Leveraging Norms for Wildfire Preparedness

Cassidy Dellorto-Blackwell

January 18, 2019

The Island Park Sustainable Fire Community (IPSFC) formed in 2013 as a small collaboration bringing together NGOs, emergency services, and state, local, and federal agencies to address wildfire issues in the wildland urban interface (WUI) around Island Park, ID. The collaborative aims to make the landscape resilient to wildfires and create a culture of wildfire preparedness among the residents of the region.


  • Many residents have never experienced nearby wildfires, reducing the urgency among residents to take preparedness actions
  • A large proportion of residents only spend their summers in Island Park and have other priorities for their vacation besides wildfire preparedness


  • Conduct outreach and host community events that help to integrate the norm of wildfire preparedness into the greater community
  • Make completing wildfire preparedness actions easy for seasonal residents by reducing barriers that might prevent them from taking action around their homes

The Island Park community is located in a unique natural landscape. While at risk of wildfire, the area has a long fire return interval, which means that most residents have never experienced wildfire firsthand. However, fire in the west is regularly present in the media and not completely out of the minds of residents. These conflicting realities have the effect of reducing the urgency felt by locals to take wildfire preparedness actions on their properties. To overcome the ambivalence of residents regarding wildfire, IPSFC has developed a trusted and recognizable identity in the Island Park community and has infused wildfire preparedness norms into the region.

What do they want landowners to do?

IPSFC’s long term goals are to ensure that the community is fire adapted, the landscape is resilient to wildfire, and the community members are ready to react and respond to wildfires when they happen. To move Island Park towards those goals, the IPSFC started by engaging the community through small steps, namely getting households to sign up for free wildfire risk evaluations. These evaluations gave IPSFC a “foot in the door” to show community members the relative ease of making their property more prepared for and resilient to wildfire. This initial contact helped to build the community’s trust in IPSFC and moved residents to complete larger actions like increasing defensible space by clearing brush and thinning trees.

Who is the primary target audience?

The Island Park community only has a few hundred year-round residents, with the population growing into the thousands when seasonal residents flood in during the summer. Initially IPSFC started their outreach efforts targeting the year-round residents since these individuals were more likely to take action quickly in response to their message. After successfully engaging the majority of this population and building their visibility and identity within the community, IPSFC moved on to targeting summer seasonal residents.

What are these landowners like?

Island Park’s summer seasonal residents tend to be blue-collar folks that have been spending their summers in the area for generations. They have strong ties to the landscape and their summer traditions — spending time with their families on the lakes and in the mountains around Island Park. However, they come to the region to enjoy themselves not to spend time and money doing work around their homes.

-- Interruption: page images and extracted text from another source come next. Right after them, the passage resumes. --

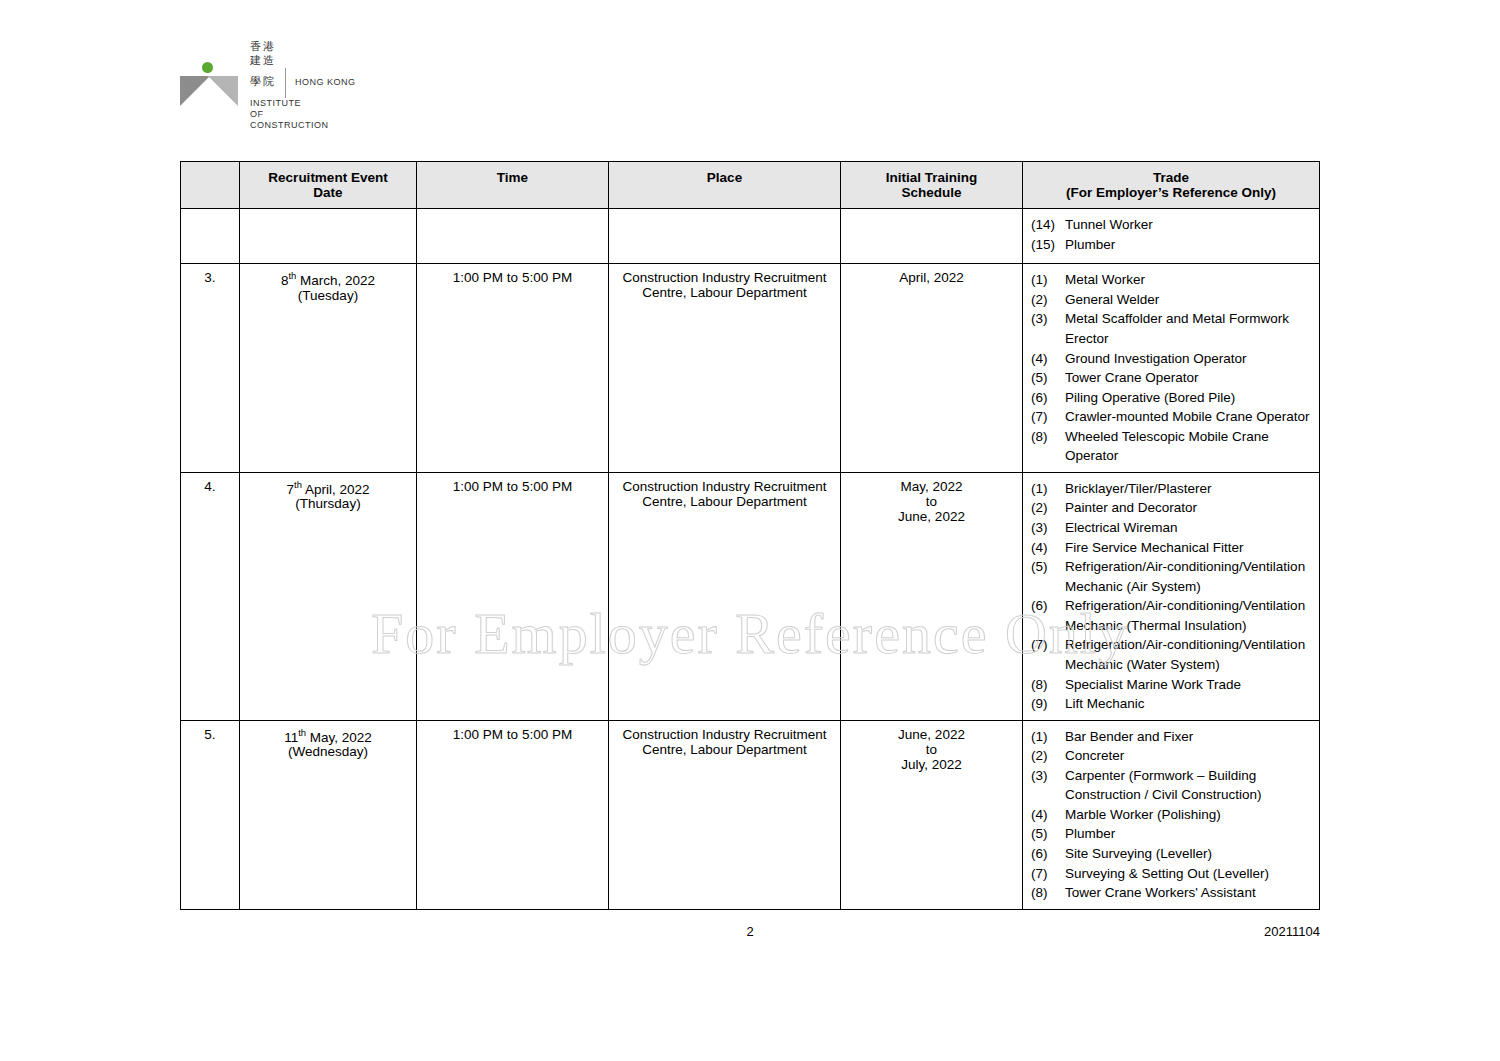香港
建造
學院 HONG KONG
INSTITUTE
OF
CONSTRUCTION
For Employer Reference Only
| | Recruitment Event Date | Time | Place | Initial Training Schedule | Trade (For Employer’s Reference Only) |
| --- | --- | --- | --- | --- | --- |
| | | | | | (14) Tunnel Worker (15) Plumber |
| 3. | 8 th March, 2022 (Tuesday) | 1:00 PM to 5:00 PM | Construction Industry Recruitment Centre, Labour Department | April, 2022 | (1) Metal Worker (2) General Welder (3) Metal Scaffolder and Metal Formwork Erector (4) Ground Investigation Operator (5) Tower Crane Operator (6) Piling Operative (Bored Pile) (7) Crawler-mounted Mobile Crane Operator (8) Wheeled Telescopic Mobile Crane Operator |
| 4. | 7 th April, 2022 (Thursday) | 1:00 PM to 5:00 PM | Construction Industry Recruitment Centre, Labour Department | May, 2022 to June, 2022 | (1) Bricklayer/Tiler/Plasterer (2) Painter and Decorator (3) Electrical Wireman (4) Fire Service Mechanical Fitter (5) Refrigeration/Air-conditioning/Ventilation Mechanic (Air System) (6) Refrigeration/Air-conditioning/Ventilation Mechanic (Thermal Insulation) (7) Refrigeration/Air-conditioning/Ventilation Mechanic (Water System) (8) Specialist Marine Work Trade (9) Lift Mechanic |
| 5. | 11 th May, 2022 (Wednesday) | 1:00 PM to 5:00 PM | Construction Industry Recruitment Centre, Labour Department | June, 2022 to July, 2022 | (1) Bar Bender and Fixer (2) Concreter (3) Carpenter (Formwork – Building Construction / Civil Construction) (4) Marble Worker (Polishing) (5) Plumber (6) Site Surveying (Leveller) (7) Surveying & Setting Out (Leveller) (8) Tower Crane Workers' Assistant |
2
20211104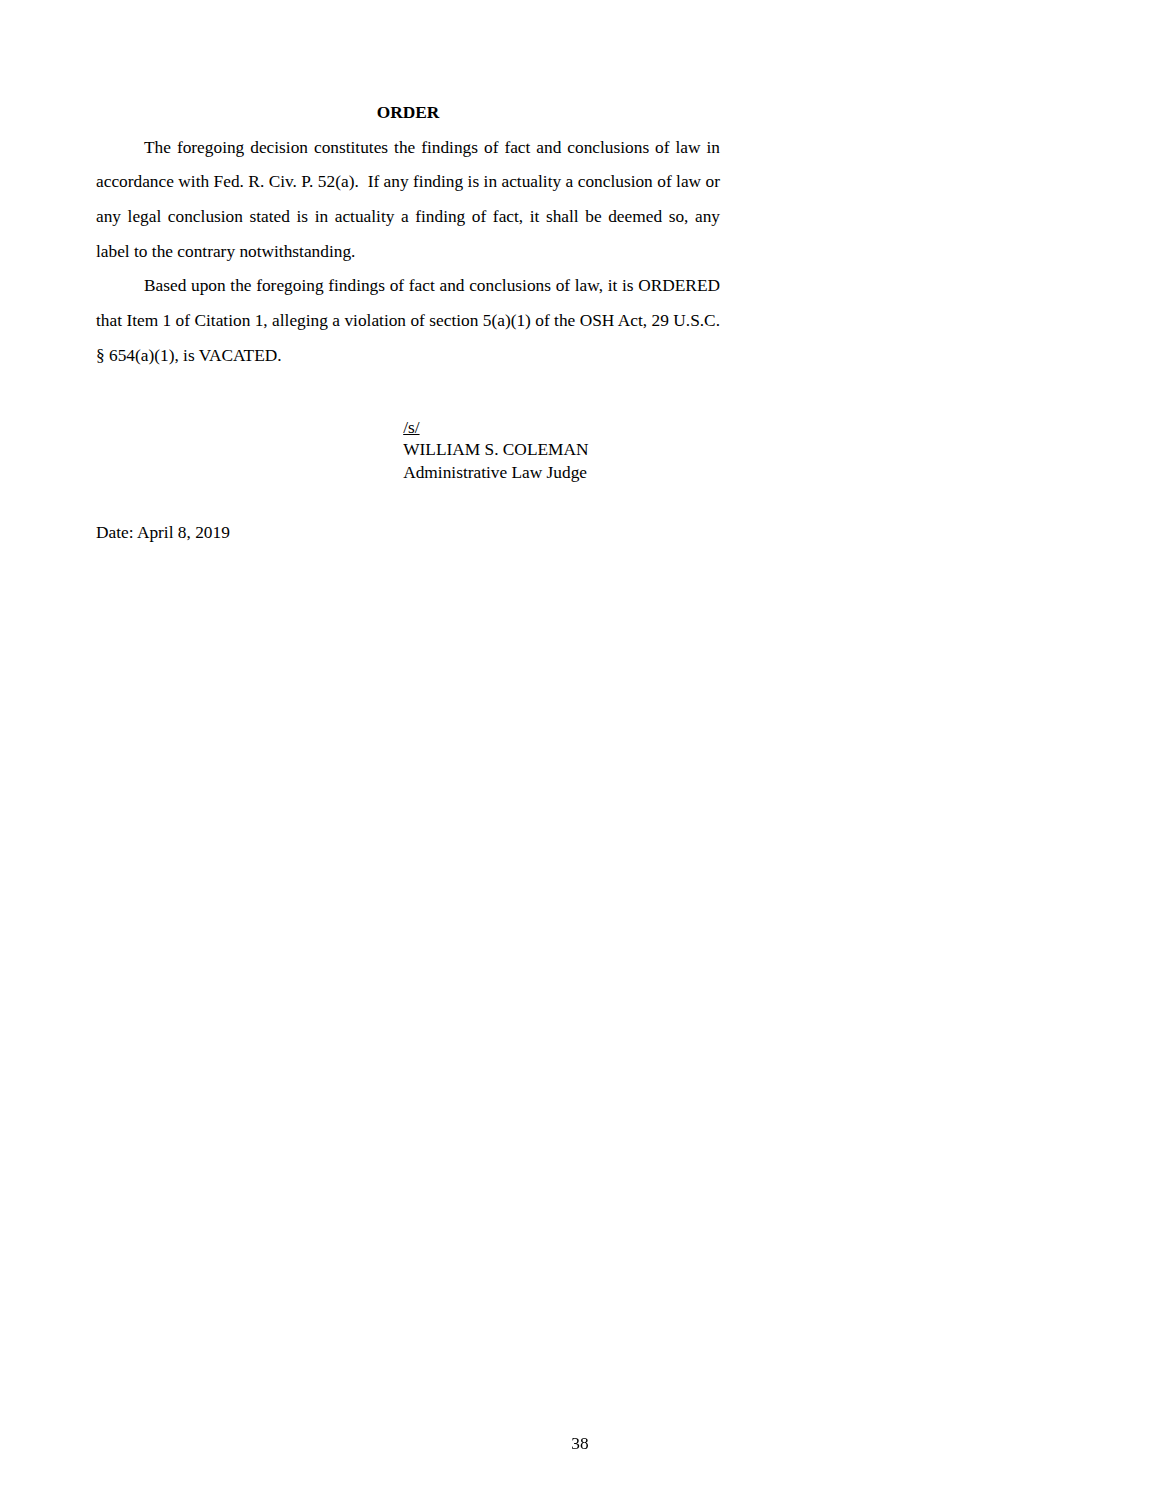ORDER
The foregoing decision constitutes the findings of fact and conclusions of law in accordance with Fed. R. Civ. P. 52(a). If any finding is in actuality a conclusion of law or any legal conclusion stated is in actuality a finding of fact, it shall be deemed so, any label to the contrary notwithstanding.
Based upon the foregoing findings of fact and conclusions of law, it is ORDERED that Item 1 of Citation 1, alleging a violation of section 5(a)(1) of the OSH Act, 29 U.S.C. § 654(a)(1), is VACATED.
/s/
WILLIAM S. COLEMAN
Administrative Law Judge
Date: April 8, 2019
38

What message will get them to act?

By recognizing that summer residents are in the area for a limited time and have priorities beyond wildfire preparedness, the IPSFC came up with strategies to better appeal to this audience. To make it easier for them to take fire preparedness measures, IPSFC scheduled “Slash Days” to collect and haul away brush and landscape debris from neighborhoods, removing a major barrier to action. The visual nature of the event also works as motivation for action, highlighting the community norm of wildfire preparedness and moving more seasonal residents to join every year.

How can these landowners be reached?

IPSFC had already built trust and recognition through high-investment, door-to-door outreach to permanent residents. These relationships within the community helped to spread the word about the value and ease of working with IPSFC.

To reach seasonal residents, IPSFC leveraged their recognizable and trusted identity and focused on:

  1. reaching seasonal residents early in the year
  2. keeping their presence and activities highly visible throughout the summer
  3. and reducing barriers to action

IPSFC sent mailings to summer residents at their winter homes letting them know about resources available for wildfire preparedness actions. They increased their visibility during the summer months by hosting “Wildfire Awareness Days,” speaking at Home Owners Associations, and getting articles written about their activities in the local paper. To overcome the barrier of limited time and resources to deal with removing brush from their land, IPSFC organized slash pickup days where IPSFC staff hauled away residential brush and debris.

TIP: Slash Days pickups call for residents to pile brush and debris at the end of their driveway for removal. As piles appear around neighborhoods social pressure to participate in fire preparedness efforts grows, encouraging residents to join their neighbors in protecting the beauty and values of the Island Park community.

Evaluation and adaptation

By the end of 2017, IPSFC had completed over 450 home risk evaluations and hauled away 4,400 cubic yards of slash. They continue to expand their outreach efforts by setting up demonstration lots and hosting landowner field trips to managed burn sites. They have been successfully moving landowners up the ladder of engagement from getting home risk evaluations, to clearing brush from their land, to getting cost share for thinning and completing thinning on their land. IPSFC looks forward to continuing to work with residents to build on the identity of caring for their community through wildfire preparedness.